The Truth hurts: Organic brands with big (fat) daddies
Ugh, it's tough world for consumers that don't want to spend big bucks with big, greedy and heartless uber-corps. Case in point: this great Urban Ecoist post on what granola-crunch organic brands are owned by which fat-cat corporations.
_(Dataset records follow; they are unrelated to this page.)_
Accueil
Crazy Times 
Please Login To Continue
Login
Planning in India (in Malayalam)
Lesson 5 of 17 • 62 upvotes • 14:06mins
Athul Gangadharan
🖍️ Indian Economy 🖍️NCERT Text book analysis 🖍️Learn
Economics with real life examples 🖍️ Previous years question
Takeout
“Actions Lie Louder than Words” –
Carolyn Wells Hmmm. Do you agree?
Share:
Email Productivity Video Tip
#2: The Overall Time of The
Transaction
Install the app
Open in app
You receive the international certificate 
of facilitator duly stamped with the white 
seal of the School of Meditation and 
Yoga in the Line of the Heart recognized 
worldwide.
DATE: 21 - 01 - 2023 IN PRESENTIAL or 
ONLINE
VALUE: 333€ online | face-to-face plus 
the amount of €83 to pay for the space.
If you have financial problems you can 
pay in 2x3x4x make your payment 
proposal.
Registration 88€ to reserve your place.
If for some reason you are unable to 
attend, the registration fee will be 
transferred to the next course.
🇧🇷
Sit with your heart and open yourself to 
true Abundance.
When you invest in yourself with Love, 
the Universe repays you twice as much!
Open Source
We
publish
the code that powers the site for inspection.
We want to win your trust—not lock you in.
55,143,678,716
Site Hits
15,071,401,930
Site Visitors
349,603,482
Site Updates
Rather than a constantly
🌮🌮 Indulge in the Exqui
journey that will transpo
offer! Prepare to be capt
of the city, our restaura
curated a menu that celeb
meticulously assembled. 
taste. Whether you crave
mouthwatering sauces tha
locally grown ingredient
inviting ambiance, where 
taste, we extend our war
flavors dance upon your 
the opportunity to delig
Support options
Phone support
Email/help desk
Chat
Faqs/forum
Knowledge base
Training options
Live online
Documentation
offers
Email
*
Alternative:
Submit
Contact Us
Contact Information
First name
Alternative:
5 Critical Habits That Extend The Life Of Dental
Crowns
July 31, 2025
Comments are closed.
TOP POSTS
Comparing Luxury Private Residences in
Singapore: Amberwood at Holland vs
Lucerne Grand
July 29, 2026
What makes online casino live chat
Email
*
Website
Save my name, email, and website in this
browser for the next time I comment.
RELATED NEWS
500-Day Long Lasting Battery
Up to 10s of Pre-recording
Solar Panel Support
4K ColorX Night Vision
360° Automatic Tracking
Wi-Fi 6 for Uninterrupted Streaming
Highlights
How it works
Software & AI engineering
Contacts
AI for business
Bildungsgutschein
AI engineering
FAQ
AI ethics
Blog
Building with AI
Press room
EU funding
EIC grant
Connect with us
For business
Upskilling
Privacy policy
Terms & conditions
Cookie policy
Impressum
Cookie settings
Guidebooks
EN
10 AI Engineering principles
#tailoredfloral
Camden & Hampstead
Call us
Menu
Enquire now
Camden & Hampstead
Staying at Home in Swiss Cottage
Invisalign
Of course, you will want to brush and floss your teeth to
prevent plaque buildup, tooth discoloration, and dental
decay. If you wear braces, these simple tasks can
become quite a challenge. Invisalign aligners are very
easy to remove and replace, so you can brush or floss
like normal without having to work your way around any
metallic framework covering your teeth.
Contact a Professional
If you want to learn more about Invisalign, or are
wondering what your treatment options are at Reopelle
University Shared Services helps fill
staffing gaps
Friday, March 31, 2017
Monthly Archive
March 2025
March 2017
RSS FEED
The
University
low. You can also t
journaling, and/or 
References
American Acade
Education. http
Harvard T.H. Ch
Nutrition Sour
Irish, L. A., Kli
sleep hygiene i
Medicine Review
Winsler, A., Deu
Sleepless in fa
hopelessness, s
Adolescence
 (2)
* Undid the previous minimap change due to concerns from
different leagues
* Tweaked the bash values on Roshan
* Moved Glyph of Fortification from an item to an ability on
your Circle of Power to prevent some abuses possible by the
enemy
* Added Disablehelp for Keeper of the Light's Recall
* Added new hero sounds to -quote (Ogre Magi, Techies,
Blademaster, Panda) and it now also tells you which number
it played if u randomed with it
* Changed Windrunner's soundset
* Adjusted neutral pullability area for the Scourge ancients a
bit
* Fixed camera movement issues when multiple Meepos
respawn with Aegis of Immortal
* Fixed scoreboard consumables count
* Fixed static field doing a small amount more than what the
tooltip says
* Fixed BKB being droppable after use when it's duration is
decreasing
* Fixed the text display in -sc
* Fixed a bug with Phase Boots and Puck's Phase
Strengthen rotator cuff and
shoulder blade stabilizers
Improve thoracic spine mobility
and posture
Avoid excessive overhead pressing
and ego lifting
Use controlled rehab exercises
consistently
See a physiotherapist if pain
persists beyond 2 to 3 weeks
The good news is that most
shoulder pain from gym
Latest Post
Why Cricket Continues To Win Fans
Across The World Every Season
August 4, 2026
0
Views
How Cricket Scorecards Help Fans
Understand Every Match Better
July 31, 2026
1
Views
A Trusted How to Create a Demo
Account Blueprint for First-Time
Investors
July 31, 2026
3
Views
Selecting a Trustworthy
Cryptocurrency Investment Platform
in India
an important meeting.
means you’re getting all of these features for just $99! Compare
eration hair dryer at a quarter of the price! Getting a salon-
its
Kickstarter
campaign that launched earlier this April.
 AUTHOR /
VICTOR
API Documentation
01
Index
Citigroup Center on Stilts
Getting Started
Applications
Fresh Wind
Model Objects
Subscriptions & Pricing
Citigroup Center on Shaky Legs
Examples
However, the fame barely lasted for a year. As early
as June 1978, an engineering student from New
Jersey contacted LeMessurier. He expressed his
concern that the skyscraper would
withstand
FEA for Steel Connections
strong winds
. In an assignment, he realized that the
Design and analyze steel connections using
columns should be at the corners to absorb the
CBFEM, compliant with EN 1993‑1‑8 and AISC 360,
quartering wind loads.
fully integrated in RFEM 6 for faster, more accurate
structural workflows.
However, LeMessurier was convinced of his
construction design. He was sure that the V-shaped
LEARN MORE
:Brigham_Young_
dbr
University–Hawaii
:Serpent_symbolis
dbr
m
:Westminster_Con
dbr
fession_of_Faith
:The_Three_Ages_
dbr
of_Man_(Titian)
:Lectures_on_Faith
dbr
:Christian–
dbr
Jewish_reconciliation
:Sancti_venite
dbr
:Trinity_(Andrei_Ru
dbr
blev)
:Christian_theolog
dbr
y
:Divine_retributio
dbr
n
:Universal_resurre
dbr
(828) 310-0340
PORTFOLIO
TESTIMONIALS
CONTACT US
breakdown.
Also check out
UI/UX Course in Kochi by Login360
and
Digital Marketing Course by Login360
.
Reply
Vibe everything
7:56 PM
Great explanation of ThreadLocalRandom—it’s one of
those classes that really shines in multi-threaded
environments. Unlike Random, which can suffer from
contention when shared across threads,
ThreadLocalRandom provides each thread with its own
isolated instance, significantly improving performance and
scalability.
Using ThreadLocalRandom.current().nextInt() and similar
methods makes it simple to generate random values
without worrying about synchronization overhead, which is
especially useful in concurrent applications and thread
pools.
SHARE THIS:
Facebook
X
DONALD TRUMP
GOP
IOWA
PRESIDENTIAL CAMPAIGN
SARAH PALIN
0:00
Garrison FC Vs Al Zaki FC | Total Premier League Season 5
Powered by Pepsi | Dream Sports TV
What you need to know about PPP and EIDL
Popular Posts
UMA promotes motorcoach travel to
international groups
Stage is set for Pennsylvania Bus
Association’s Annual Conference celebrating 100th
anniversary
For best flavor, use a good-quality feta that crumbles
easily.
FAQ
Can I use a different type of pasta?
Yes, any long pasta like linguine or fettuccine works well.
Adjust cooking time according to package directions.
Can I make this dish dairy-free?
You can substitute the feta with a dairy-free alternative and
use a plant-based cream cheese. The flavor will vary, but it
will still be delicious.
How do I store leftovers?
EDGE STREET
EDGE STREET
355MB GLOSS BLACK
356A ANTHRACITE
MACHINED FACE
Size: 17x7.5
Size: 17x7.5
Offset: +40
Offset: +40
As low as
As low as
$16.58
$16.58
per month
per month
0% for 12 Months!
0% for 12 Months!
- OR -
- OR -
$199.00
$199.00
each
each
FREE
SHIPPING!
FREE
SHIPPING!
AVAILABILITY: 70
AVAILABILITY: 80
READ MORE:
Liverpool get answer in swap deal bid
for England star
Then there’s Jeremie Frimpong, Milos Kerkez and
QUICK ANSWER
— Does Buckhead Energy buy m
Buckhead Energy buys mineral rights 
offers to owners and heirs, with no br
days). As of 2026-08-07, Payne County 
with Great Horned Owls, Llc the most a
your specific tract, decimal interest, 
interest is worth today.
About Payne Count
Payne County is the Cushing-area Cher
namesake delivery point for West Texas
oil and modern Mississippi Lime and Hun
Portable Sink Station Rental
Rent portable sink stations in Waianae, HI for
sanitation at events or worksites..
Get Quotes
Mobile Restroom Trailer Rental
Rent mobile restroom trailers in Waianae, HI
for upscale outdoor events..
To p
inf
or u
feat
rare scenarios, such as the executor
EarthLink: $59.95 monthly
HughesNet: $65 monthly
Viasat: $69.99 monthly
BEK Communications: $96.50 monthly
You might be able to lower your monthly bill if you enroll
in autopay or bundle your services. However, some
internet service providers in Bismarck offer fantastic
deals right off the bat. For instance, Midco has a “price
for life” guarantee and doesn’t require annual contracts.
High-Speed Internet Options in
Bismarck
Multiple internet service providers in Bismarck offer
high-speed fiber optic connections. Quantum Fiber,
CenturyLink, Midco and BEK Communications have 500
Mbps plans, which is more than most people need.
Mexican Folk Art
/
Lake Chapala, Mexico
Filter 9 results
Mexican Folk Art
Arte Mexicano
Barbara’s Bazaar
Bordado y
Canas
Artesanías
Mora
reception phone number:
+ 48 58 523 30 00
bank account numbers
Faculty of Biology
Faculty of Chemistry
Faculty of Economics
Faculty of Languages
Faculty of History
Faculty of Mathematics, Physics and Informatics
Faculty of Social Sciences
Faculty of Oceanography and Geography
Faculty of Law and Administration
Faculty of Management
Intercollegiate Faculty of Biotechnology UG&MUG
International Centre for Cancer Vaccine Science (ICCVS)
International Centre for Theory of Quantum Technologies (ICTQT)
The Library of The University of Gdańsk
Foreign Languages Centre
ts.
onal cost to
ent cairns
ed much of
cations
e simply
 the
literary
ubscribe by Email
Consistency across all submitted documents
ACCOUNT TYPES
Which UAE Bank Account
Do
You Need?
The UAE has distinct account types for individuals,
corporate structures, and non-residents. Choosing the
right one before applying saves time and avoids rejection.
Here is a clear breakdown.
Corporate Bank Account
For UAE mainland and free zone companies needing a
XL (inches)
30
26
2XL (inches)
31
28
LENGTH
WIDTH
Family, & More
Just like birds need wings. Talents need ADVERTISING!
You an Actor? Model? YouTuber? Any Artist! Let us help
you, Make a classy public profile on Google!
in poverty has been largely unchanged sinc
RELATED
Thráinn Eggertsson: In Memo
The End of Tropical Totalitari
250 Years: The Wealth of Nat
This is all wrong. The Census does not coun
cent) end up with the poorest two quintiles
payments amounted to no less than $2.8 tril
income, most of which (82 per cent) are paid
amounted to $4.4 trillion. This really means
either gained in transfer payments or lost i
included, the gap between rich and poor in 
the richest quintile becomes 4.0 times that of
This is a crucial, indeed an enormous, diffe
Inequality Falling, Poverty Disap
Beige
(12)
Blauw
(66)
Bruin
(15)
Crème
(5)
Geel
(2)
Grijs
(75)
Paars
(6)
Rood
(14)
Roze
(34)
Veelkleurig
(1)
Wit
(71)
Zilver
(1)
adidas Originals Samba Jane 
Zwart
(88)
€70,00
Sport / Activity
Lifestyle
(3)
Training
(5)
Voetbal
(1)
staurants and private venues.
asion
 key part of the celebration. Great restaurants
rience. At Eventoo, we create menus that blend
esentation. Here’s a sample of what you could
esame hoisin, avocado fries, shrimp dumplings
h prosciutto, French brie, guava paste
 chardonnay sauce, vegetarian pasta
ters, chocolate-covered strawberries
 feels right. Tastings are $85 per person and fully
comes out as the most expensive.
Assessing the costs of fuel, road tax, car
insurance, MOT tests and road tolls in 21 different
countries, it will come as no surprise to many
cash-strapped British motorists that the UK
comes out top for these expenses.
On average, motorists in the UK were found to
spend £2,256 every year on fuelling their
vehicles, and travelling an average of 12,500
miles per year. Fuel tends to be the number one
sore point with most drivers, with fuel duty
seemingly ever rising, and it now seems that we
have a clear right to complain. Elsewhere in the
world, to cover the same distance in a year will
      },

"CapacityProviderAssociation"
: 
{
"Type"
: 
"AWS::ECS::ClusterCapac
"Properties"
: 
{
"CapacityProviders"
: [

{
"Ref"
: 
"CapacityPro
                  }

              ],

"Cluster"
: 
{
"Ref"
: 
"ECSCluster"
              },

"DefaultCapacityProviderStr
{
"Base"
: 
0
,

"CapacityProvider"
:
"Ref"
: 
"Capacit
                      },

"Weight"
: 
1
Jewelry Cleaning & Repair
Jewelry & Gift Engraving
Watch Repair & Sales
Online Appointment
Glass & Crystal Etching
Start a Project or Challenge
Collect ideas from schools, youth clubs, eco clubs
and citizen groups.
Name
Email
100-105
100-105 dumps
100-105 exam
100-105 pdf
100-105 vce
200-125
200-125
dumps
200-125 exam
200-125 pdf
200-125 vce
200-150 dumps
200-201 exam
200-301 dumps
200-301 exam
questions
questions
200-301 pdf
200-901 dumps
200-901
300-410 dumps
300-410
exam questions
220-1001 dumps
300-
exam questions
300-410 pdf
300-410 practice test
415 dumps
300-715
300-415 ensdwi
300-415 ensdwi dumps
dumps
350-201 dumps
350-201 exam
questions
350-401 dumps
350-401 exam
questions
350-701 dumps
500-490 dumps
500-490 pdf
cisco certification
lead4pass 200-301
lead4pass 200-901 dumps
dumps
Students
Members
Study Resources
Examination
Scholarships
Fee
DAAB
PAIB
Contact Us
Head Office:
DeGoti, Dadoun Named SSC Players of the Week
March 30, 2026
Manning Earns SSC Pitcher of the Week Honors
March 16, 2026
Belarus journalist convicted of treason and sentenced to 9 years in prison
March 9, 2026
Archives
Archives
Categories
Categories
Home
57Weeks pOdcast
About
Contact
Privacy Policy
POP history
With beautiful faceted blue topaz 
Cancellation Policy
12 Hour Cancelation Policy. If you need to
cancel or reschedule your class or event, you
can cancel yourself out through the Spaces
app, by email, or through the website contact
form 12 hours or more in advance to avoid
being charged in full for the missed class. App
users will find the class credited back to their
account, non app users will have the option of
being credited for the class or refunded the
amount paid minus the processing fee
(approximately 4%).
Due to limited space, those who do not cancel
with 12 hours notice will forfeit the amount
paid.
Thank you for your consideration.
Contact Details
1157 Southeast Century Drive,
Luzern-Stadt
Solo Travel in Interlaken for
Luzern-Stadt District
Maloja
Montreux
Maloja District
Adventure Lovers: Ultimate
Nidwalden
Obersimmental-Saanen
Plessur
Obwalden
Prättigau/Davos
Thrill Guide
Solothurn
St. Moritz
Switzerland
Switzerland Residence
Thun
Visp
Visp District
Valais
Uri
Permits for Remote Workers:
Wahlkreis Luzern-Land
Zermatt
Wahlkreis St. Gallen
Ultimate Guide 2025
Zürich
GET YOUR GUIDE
Let's break it down now on some products that we buy regularly:
- Naked Juice = Pepsi
- Larabar = General Mills
- Cascadian Farm = General Mills
- Rice Dream / Soy Dream = Heinz
- Earth's Best = Heinz
- Arrowhead Mills = Heinz
- Green & Black = Cadbury Schweppes
- Boca Foods = Kraft
- Back to Nature = Kraft
- Silk = Dean
- Alta Dena = Dean
- Dagoba = Hershey Foods
- Odwalla = Coca-Cola
- Honest Tea = Coca-Cola
- Bear Naked = Kellogg
- Kashi = Kellogg
- Morningstar Farms = Kellogg
- Burt's Bees = Clorox
- Tom's of Maine = Colgate-Palmolive
Are you feeling the need to go shop at your nearest farmer's market yet? Kicking yourself for not buying your BFF's birthday gift at a locally run artist collective? YEAH. Me too.
As Urban Ecoist says:
The only upside to Big Corporations owning those specialty brands is that yes, those brands can now reach a bigger stage in the major grocery chains, so maybe more people will make the choice to go organic or natural (if those brands are still organic and natural — I have a hard time trusting that a major corporation wouldn’t tweak a “natural” brand to cut costs).